AMC’s Turn is a new drama set during the Revolutionary War that tells the story of America’s first spy ring. An exciting premise, but not one that seems to call for a whole lot of music. Particularly not from modern indie rock artists. But the show, which sticks with the music of the era, uses some of today’s most blog-worthy artists to reinterpret songs from the 1700s. We’ll be speaking with the show’s music supervisor, Thomas Golubic from SuperMusicVision, who also works on The Walking Dead, all season long about the modern twist he’s putting on centuries-old music.
Well, it happened, and this time it really happened. Spoilers ahead, obviously.
A few episodes ago, protagonists and ex-lovers Abraham Woodhull (Jamie Bell) and Anna Strong (Heather Lind) were tearing at each other’s clothes on Abe’s kitchen table when they were accidentally interrupted by a soldier who was bunking at the Woodhull residence. This week, though, after infiltrating a curiously-named “gentleman’s party” of Redcoats in New York City, they met back at a hotel room where Abe and Anna finally got it on, uninterrupted. It’s a satisfying moment, but one we know won’t last: Abe’s wife and son await at home in Long Island. Anna, meanwhile, believes her husband to be dead, although he isn’t (long story). During this scene, we hear “Jock O’Hazeldean” performed by Snow Patrol‘s Gary Lightbody and Johnny McDaid.
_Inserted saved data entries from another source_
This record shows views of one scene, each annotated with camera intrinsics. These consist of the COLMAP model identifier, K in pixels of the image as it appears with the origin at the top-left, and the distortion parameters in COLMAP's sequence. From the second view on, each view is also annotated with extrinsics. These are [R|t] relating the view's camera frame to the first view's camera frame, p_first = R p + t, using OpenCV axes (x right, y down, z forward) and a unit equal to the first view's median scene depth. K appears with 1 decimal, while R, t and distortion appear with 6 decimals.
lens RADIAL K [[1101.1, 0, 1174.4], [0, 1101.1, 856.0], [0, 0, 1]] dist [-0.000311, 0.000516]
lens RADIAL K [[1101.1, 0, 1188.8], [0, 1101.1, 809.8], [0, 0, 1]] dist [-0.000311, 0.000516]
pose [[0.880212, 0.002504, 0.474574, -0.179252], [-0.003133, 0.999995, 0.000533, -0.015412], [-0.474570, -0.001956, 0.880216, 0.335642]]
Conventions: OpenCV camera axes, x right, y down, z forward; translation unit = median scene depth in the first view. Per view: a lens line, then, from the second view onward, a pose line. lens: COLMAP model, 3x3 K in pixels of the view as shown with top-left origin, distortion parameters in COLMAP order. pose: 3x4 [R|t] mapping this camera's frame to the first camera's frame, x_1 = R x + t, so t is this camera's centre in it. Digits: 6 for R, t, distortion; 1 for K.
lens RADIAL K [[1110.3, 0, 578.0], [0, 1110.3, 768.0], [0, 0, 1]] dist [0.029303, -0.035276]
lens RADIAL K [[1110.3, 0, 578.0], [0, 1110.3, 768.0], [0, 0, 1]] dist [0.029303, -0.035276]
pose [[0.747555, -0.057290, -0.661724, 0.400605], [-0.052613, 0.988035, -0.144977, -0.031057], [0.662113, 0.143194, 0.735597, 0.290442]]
Thomas Golubic spoke to Radio.com about the choice of song and performer: “Our showrunner Craig Silverstein wanted to retain a note of melancholy in their union, as it’s a fleeting one. Both Abe and Anna are married to others despite a lifelong love. The song ‘Jock O’Hazeldean’ tells the tale of a lord convincing a weeping young lady that his son is a worthy suitor. The woman’s heart, however, belongs to another. Despite the lord’s offers of riches and gold, she follows her heart and flees to be with her true love, Jock O’Hazeldean. It was producer Tony Berg’s idea to reach out to Gary Lightbody and Johnny McDaid of Snow Patrol to interpret ‘Jock O’Hazeldean.’ It turned out to be a perfect choice. Gary’s soft, heartfelt delivery and Johnny’s plaintive guitar balance beautifully against each other, and with Tony’s tasteful guidance the song is poignant, simple, and sincere.”